Comparison of GC bias between ONT and whole-genome bisulfite sequencing (WGBS) platforms. (A) Pearson correlation analysis for all genomic sites with 100 kb intervals between KM and kidney tissue. (B) Pearson correlation analysis of the gene promoters between KM and kidney tissue. (C) Pearson correlation analysis for shared sites with 100 kb intervals between KM and kidney tissue using the shared sites from ONT and WGBS. (D) Pearson correlation analysis of the gene promoters between KM and kidney tissue using only the shared sites from ONT and WGBS. The red line represents the diagonal in (AD). (E) The genome recovery rate for the four datasets. (F) GC content distribution of zebrafish genome using 1 kb bins. (G) The read coverage bias in ONT and WGBS in relation to GC content with a bin size of 1 kb for this plot. A normalized coverage closing to 1 indicates no or low coverage bias. KM, kidney marrow. ONT, Oxford Nanopore Technologies. WGBS, whole-genome bisulfite sequencing.

To explore the reduced CpG recovery rate in the WGBS dataset and the discrepancies between ONT and WGBS, we assessed potential sequencing bias in genomic regions with varying GC content.

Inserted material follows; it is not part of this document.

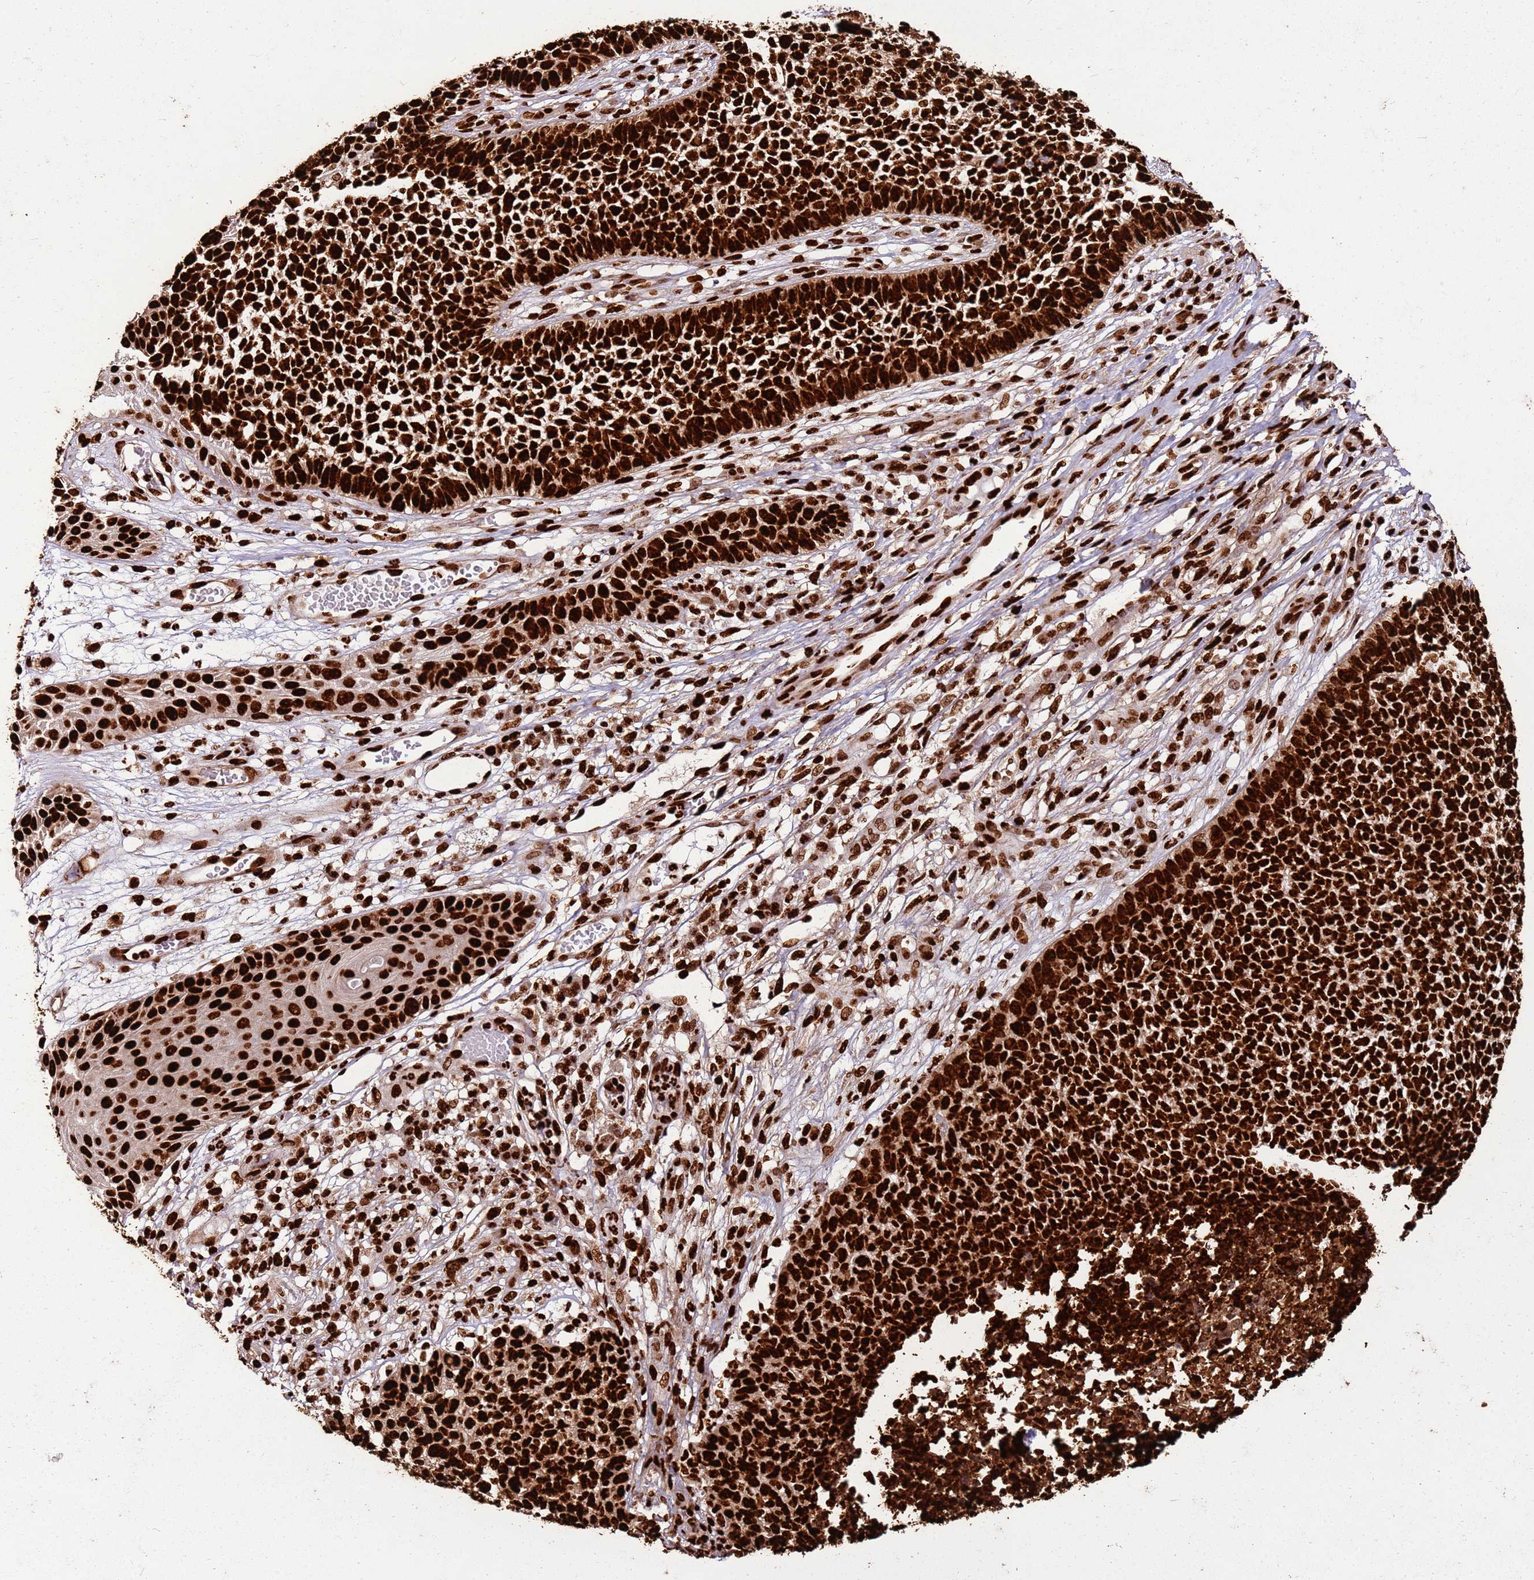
{"staining": {"intensity": "strong", "quantity": ">75%", "location": "nuclear"}, "tissue": "skin cancer", "cell_type": "Tumor cells", "image_type": "cancer", "snomed": [{"axis": "morphology", "description": "Basal cell carcinoma"}, {"axis": "topography", "description": "Skin"}], "caption": "Immunohistochemistry staining of skin cancer, which displays high levels of strong nuclear staining in approximately >75% of tumor cells indicating strong nuclear protein expression. The staining was performed using DAB (brown) for protein detection and nuclei were counterstained in hematoxylin (blue).", "gene": "HNRNPAB", "patient": {"sex": "female", "age": 84}}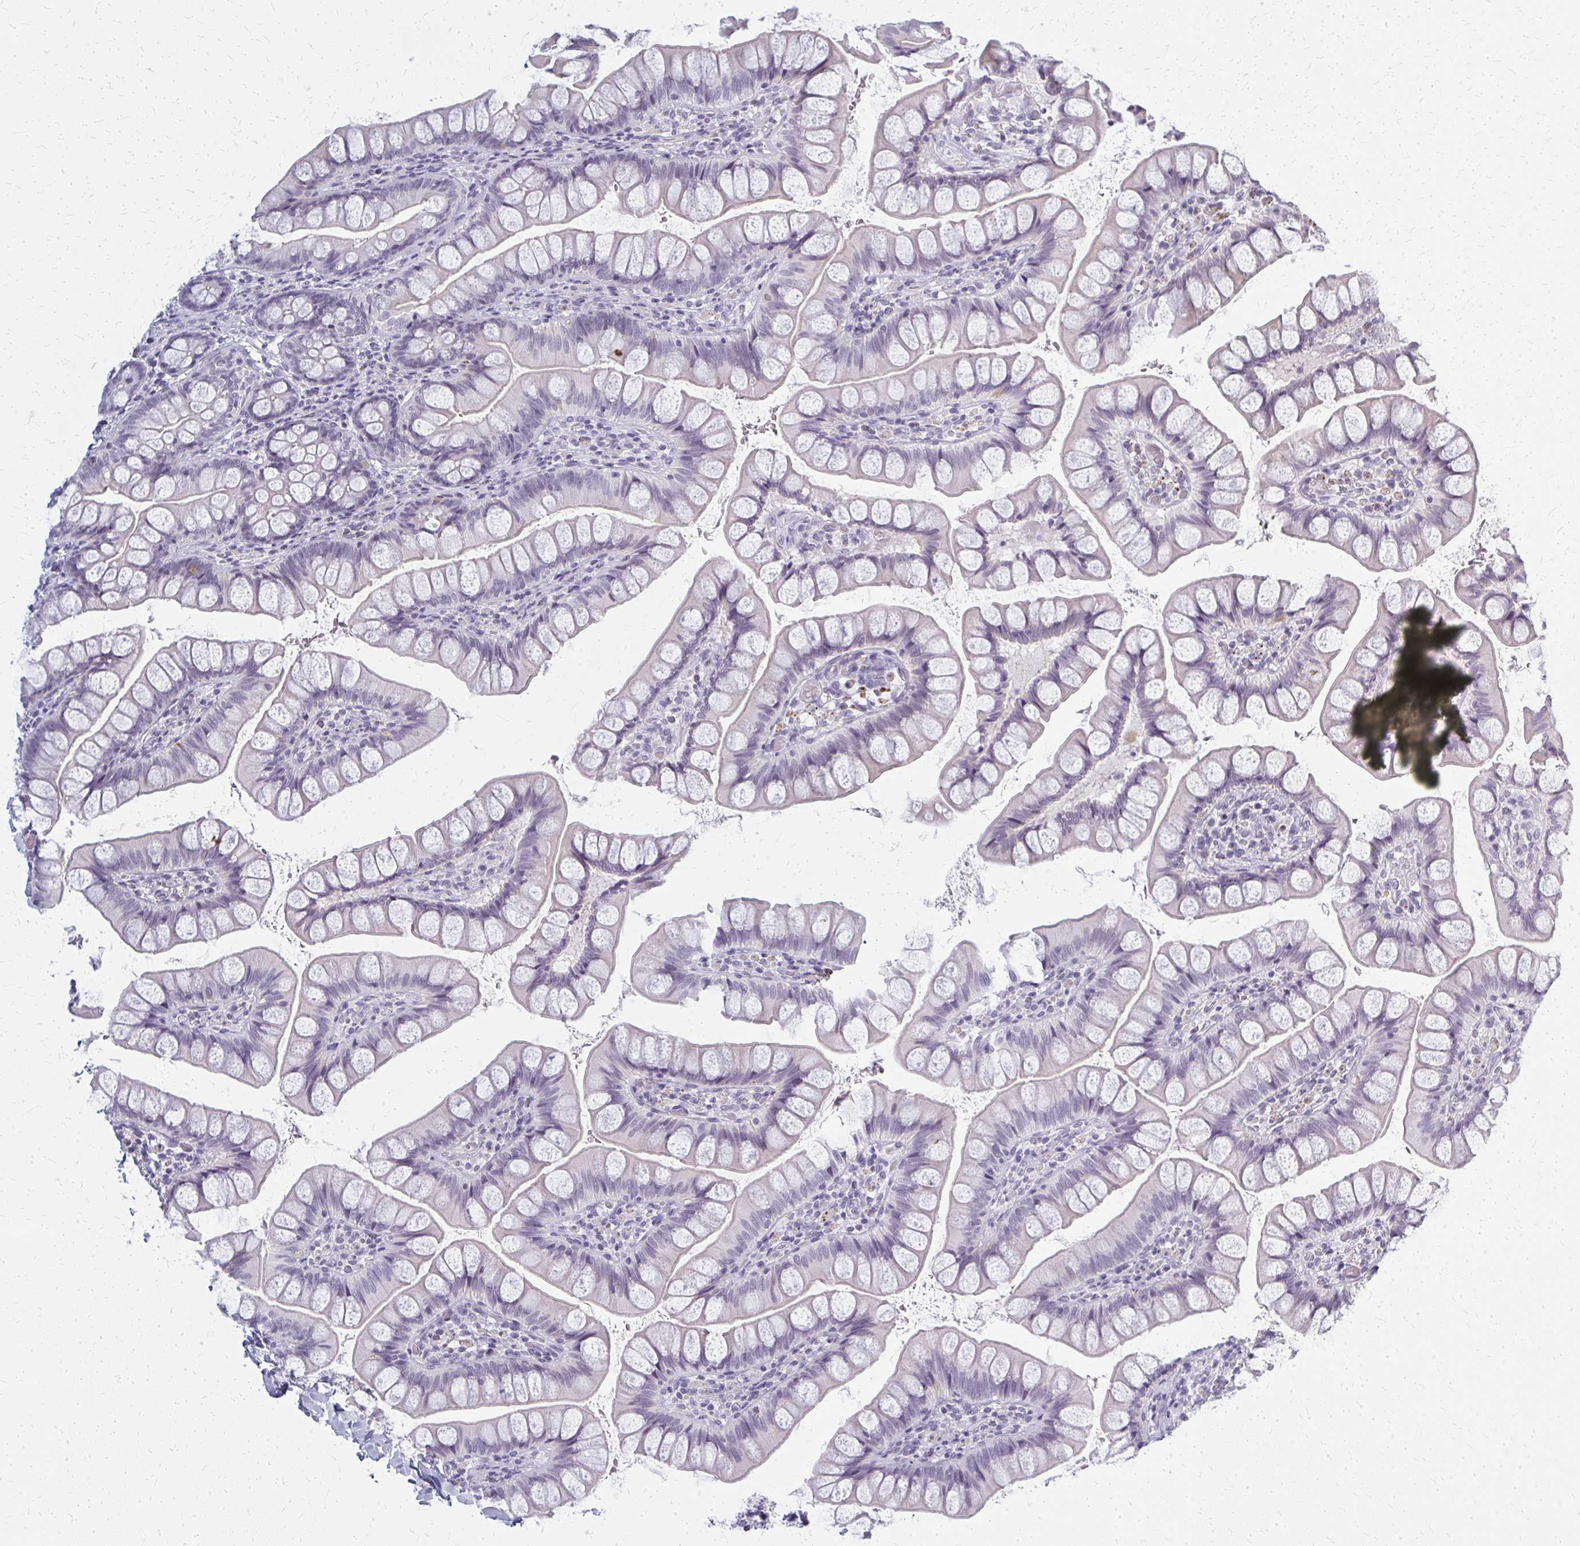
{"staining": {"intensity": "negative", "quantity": "none", "location": "none"}, "tissue": "small intestine", "cell_type": "Glandular cells", "image_type": "normal", "snomed": [{"axis": "morphology", "description": "Normal tissue, NOS"}, {"axis": "topography", "description": "Small intestine"}], "caption": "Immunohistochemistry histopathology image of normal small intestine: human small intestine stained with DAB demonstrates no significant protein positivity in glandular cells.", "gene": "CASQ2", "patient": {"sex": "male", "age": 70}}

To address this question, we compared four datasets, including kidney sample 1 (WGBS)26, kidney sample2 (WGBS)26, KM1(ONT), and KM2 (ONT), which had a raw yield of approximately 47.4 Gb, 70.9 Gb, 20.6 Gb, and 20.5 Gb, respectively. It is noteworthy that both WGBS datasets exhibited a lower genome recovery rate of approximately 85%, which is lower than that of ONT datasets (approximately 98%), despite higher data yield than ONT data (Fig. 5E). This indicates the presence of bias in the WGBS method.

To determine whether the observed bias in the WGBS method is due to the GC content, further investigation is needed. As illustrated in Fig. 5F, the majority of GC content in the zebrafish genome lies between 10% and 60%, which guided our focus for read coverage analysis within this range. Our result demonstrated that ONT reads were relatively uniformly distributed across the genome, irrespective of GC content (Fig. 5G). Conversely, WGBS reads displayed a distinct bias, characterized by increased read depth in regions with low GC content and decreased read depth in regions with high GC content (Fig. 5G). This GC bias may lead to uneven genomic coverage when characterizing DNA methylation using WGBS reads, particularly in high GC content regions.